Three ways to build alignment between product & marketing teams
Sales and marketing alignment is a concept that every marketing leader knows well. But what about product and marketing alignment? For many digital-first businesses, where almost all customer interactions take place in a self-service fashion online, this is becoming a critical focus, writes Serene Ho, APAC Marketing Lead, Mixpanel.
With product and marketing teams both playing key roles in online interactions, strong cross-functional alignment and collaboration are essential for creating a connected and satisfying customer experience.
Three ways to build alignment
- Using a shared metrics framework to build and document goals
The best way to get different teams on the same page is to share goals and metrics. While each team has its own area of responsibility and expertise, they need to execute in harmony to help achieve wider company goals.
For example, if the company is pursuing a product-led growth strategy, it is imperative to drive more people to sign up as users. The product team will focus on making the product as accessible as possible. Users need to be able to try the product freely, experience value from it and decide to make a purchase. A well-aligned marketing team would then support this by creating programs and campaigns that encourage new user sign-ups or free trials. Without alignment, product and marketing could end up competing for resources instead of collaborating on things like product roadmap prioritisation.

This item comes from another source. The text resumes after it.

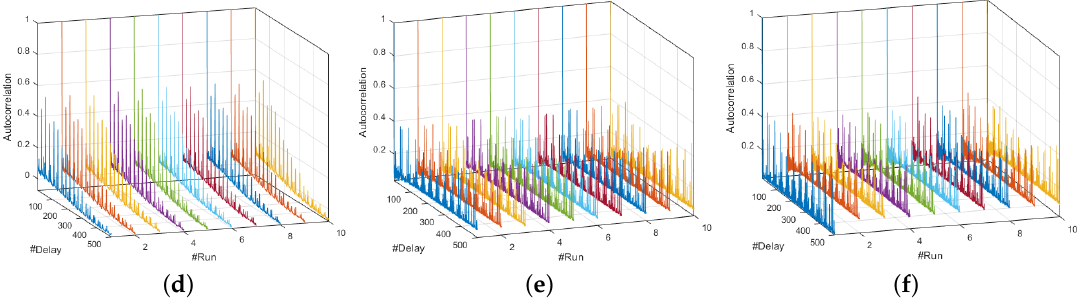
Figure 14. Representative SAFs for the ZigBee network. From left to right: 9600, 19,200, and 57,600 bauds. ( a – c ) Realizations 5, 1, and 8; and ( d – f ) M-modes of Sensor Node 1 at each speed.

It’s helpful to have a visual representation of the broader company goal and how each team’s goals relate to that and to the goals of other teams. Here’s where frameworks like Mixpanel’s metrics framework come in handy. With this framework, the company-level goal is outlined and each team then creates goals and metrics for their area of responsibility that roll up to it. This ensures that no team sets goals in isolation, and everyone marches to the same beat.
- Remove data silos with an integrated tech stack
It’s common for each team to have different tools that they rely on to do their work. Product teams may analyse user engagement, feature adoption, and retention, while marketing teams need to send emails and push notifications or understand mobile user attribution. There are a host of different tools collecting data from different sources and in different formats.
Data silos can easily appear with different teams measuring the same metrics in different ways with different data. This is detrimental to product and marketing alignment since both teams would not be talking the same language or seeing the same things.
It is important to use tools that can integrate with each other or have tools that would work in a “hub-and-spoke” model, where different data sources are integrated into a single source of truth (often in a cloud data warehouse) that every team leverages.
Our Indonesian Fintech customer LinkAja was very deliberate in their approach. They knew that product-marketing alignment was key and both teams decided to evaluate their tools together. They made sure that their product analytics tool (used by both teams) and messaging tool (used by the marketing team) could integrate seamlessly.
This enables the product team to view consolidated data, reports, and insights in the product analytics tool, including how users respond to the marketing messages. Marketing is also able to group users based on user behaviour tracked in the product analytics tool and send targeted messages to each user segment. LinkAja credits this shared data for improving stakeholder communications and helping to create strong justification across functional teams for all their product decisions.
- Make efforts to communicate
The last way to build alignment is perhaps the most obvious. There’s no substitute for communication when it comes to building alignment. Regular meetings, reports, and updates are always good practices.
The use of the metrics framework, a list of shared and aligned goals and metrics, as well as shared data also create a strong foundation for productive communication. Shared reports and metrics are easy to discuss, create transparency, and clear roles and responsibilities.
Building alignment isn’t always easy, but it is always beneficial. Both product and marketing leaders will need to lead the way by first being aware of the need, then taking purposeful action using these three methods to make it a part of their team cultures.